• TASK BRIEF:
In the data that follows, find the line with "the year: |"; transcribe it, every later line up to the one with "I give any organization", and that line as well, exactly and with no others.

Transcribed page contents
---*---

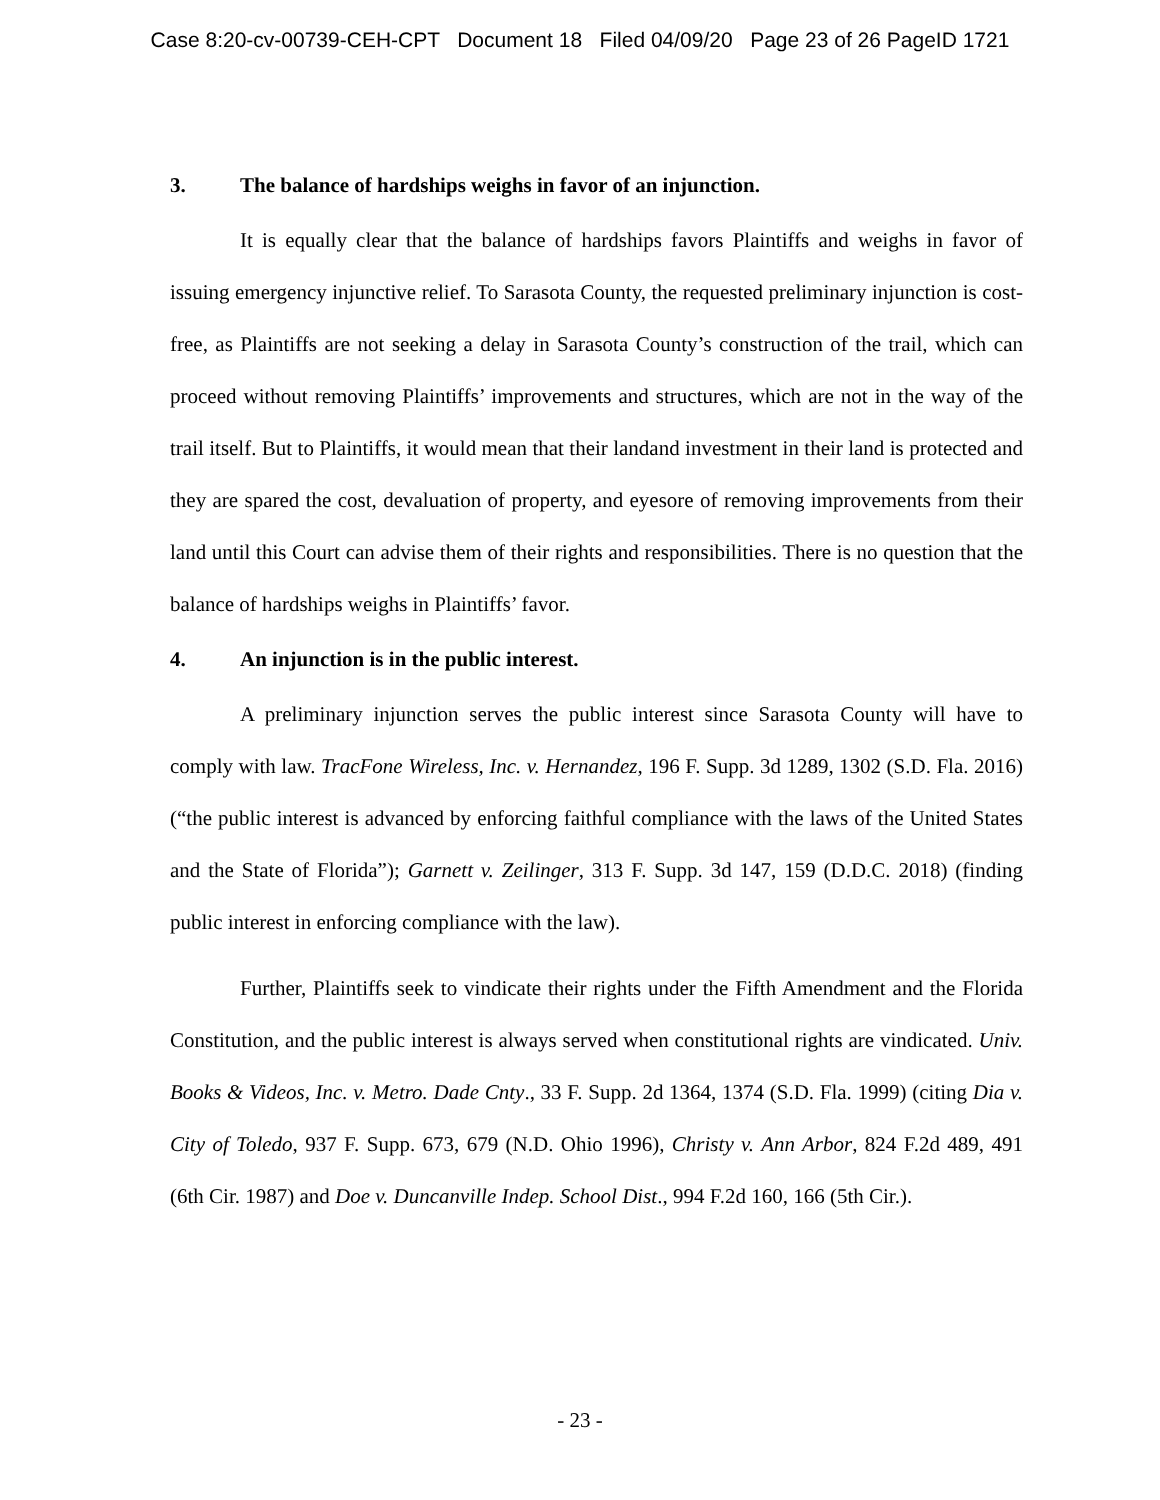Case 8:20-cv-00739-CEH-CPT Document 18 Filed 04/09/20 Page 23 of 26 PageID 1721
3. The balance of hardships weighs in favor of an injunction.
It is equally clear that the balance of hardships favors Plaintiffs and weighs in favor of issuing emergency injunctive relief. To Sarasota County, the requested preliminary injunction is cost-free, as Plaintiffs are not seeking a delay in Sarasota County’s construction of the trail, which can proceed without removing Plaintiffs’ improvements and structures, which are not in the way of the trail itself. But to Plaintiffs, it would mean that their landand investment in their land is protected and they are spared the cost, devaluation of property, and eyesore of removing improvements from their land until this Court can advise them of their rights and responsibilities. There is no question that the balance of hardships weighs in Plaintiffs’ favor.
4. An injunction is in the public interest.
A preliminary injunction serves the public interest since Sarasota County will have to comply with law. TracFone Wireless, Inc. v. Hernandez, 196 F. Supp. 3d 1289, 1302 (S.D. Fla. 2016) (“the public interest is advanced by enforcing faithful compliance with the laws of the United States and the State of Florida”); Garnett v. Zeilinger, 313 F. Supp. 3d 147, 159 (D.D.C. 2018) (finding public interest in enforcing compliance with the law).
Further, Plaintiffs seek to vindicate their rights under the Fifth Amendment and the Florida Constitution, and the public interest is always served when constitutional rights are vindicated. Univ. Books & Videos, Inc. v. Metro. Dade Cnty., 33 F. Supp. 2d 1364, 1374 (S.D. Fla. 1999) (citing Dia v. City of Toledo, 937 F. Supp. 673, 679 (N.D. Ohio 1996), Christy v. Ann Arbor, 824 F.2d 489, 491 (6th Cir. 1987) and Doe v. Duncanville Indep. School Dist., 994 F.2d 160, 166 (5th Cir.).
- 23 -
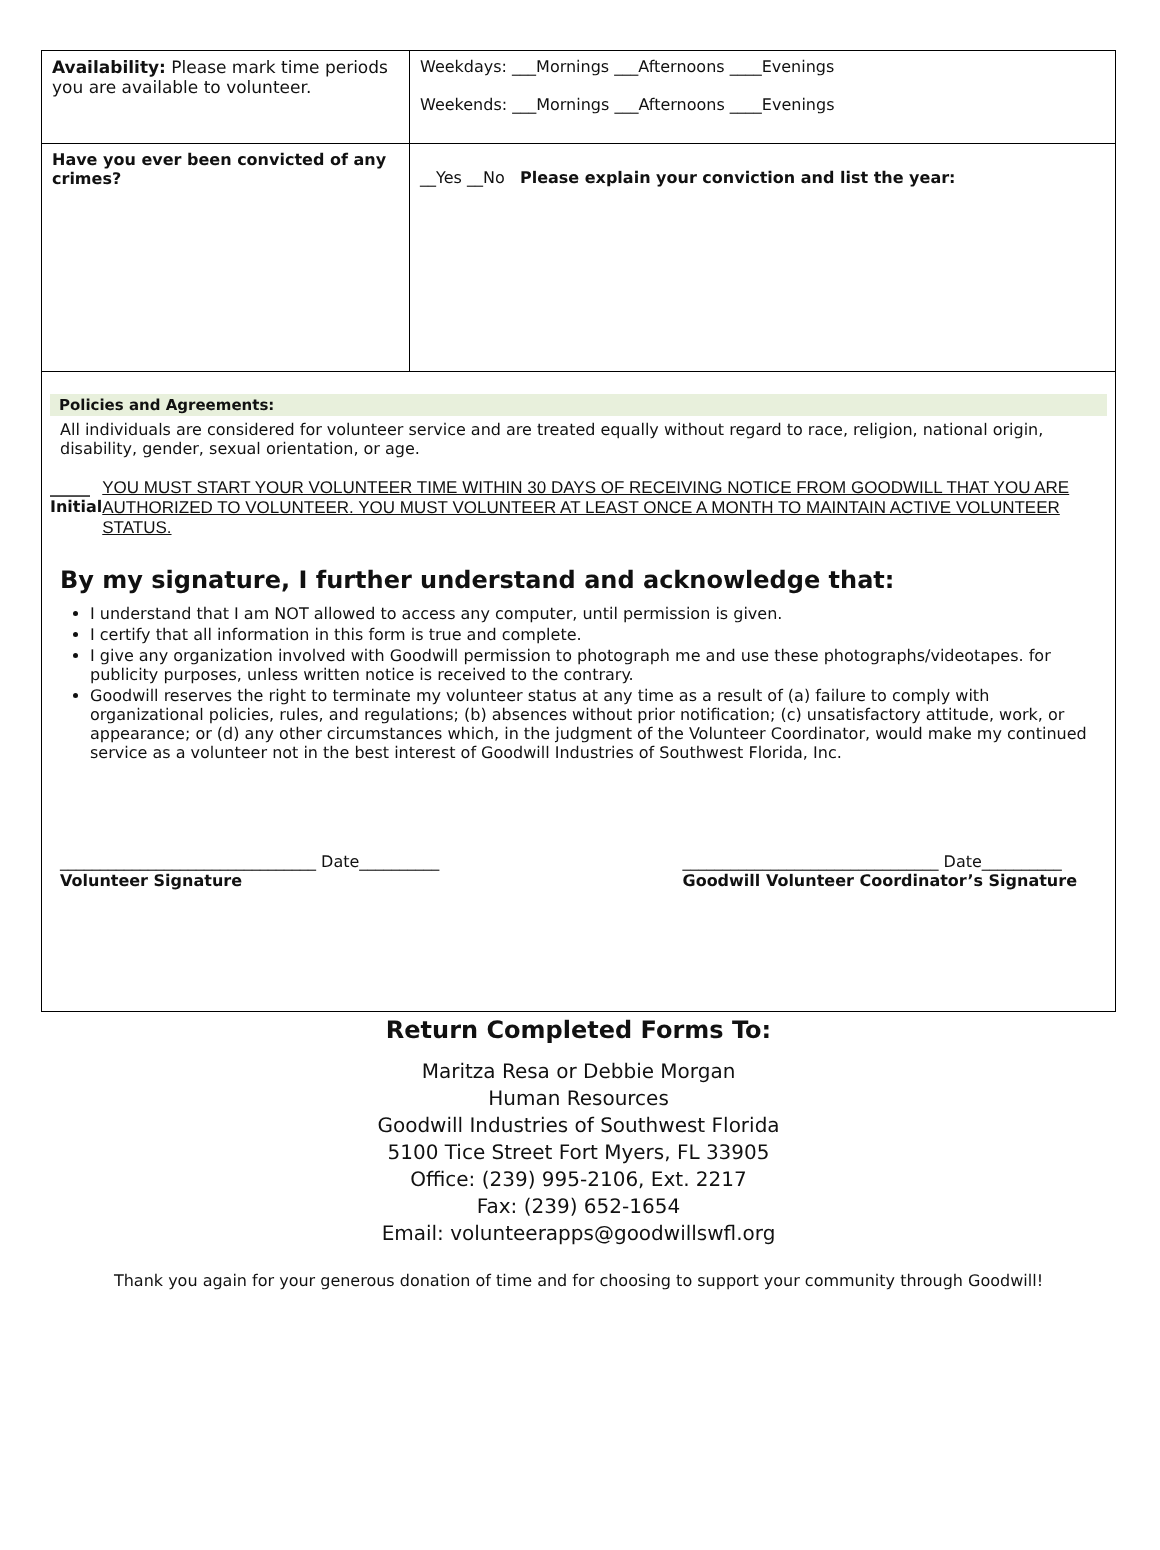| Availability: Please mark time periods you are available to volunteer. | Weekdays: ___Mornings ___Afternoons ____Evenings Weekends: ___Mornings ___Afternoons ____Evenings |
| Have you ever been convicted of any crimes? | __Yes __No Please explain your conviction and list the year: |
Policies and Agreements:
All individuals are considered for volunteer service and are treated equally without regard to race, religion, national origin, disability, gender, sexual orientation, or age.
_____
Initial
YOU MUST START YOUR VOLUNTEER TIME WITHIN 30 DAYS OF RECEIVING NOTICE FROM GOODWILL THAT YOU ARE AUTHORIZED TO VOLUNTEER. YOU MUST VOLUNTEER AT LEAST ONCE A MONTH TO MAINTAIN ACTIVE VOLUNTEER STATUS.
By my signature, I further understand and acknowledge that:
I understand that I am NOT allowed to access any computer, until permission is given.
I certify that all information in this form is true and complete.
I give any organization involved with Goodwill permission to photograph me and use these photographs/videotapes. for publicity purposes, unless written notice is received to the contrary.
Goodwill reserves the right to terminate my volunteer status at any time as a result of (a) failure to comply with organizational policies, rules, and regulations; (b) absences without prior notification; (c) unsatisfactory attitude, work, or appearance; or (d) any other circumstances which, in the judgment of the Volunteer Coordinator, would make my continued service as a volunteer not in the best interest of Goodwill Industries of Southwest Florida, Inc.
________________________________ Date__________
Volunteer Signature
________________________________ Date__________
Goodwill Volunteer Coordinator’s Signature
Return Completed Forms To:
Maritza Resa or Debbie Morgan
Human Resources
Goodwill Industries of Southwest Florida
5100 Tice Street Fort Myers, FL 33905
Office: (239) 995-2106, Ext. 2217
Fax: (239) 652-1654
Email: volunteerapps@goodwillswfl.org
Thank you again for your generous donation of time and for choosing to support your community through Goodwill!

---*---

• EXERCISE SOLUTION:
| Have you ever been convicted of any crimes? | __Yes __No Please explain your conviction and list the year: |
Policies and Agreements:
All individuals are considered for volunteer service and are treated equally without regard to race, religion, national origin, disability, gender, sexual orientation, or age.
_____
Initial
YOU MUST START YOUR VOLUNTEER TIME WITHIN 30 DAYS OF RECEIVING NOTICE FROM GOODWILL THAT YOU ARE AUTHORIZED TO VOLUNTEER. YOU MUST VOLUNTEER AT LEAST ONCE A MONTH TO MAINTAIN ACTIVE VOLUNTEER STATUS.
By my signature, I further understand and acknowledge that:
I understand that I am NOT allowed to access any computer, until permission is given.
I certify that all information in this form is true and complete.
I give any organization involved with Goodwill permission to photograph me and use these photographs/videotapes. for publicity purposes, unless written notice is received to the contrary.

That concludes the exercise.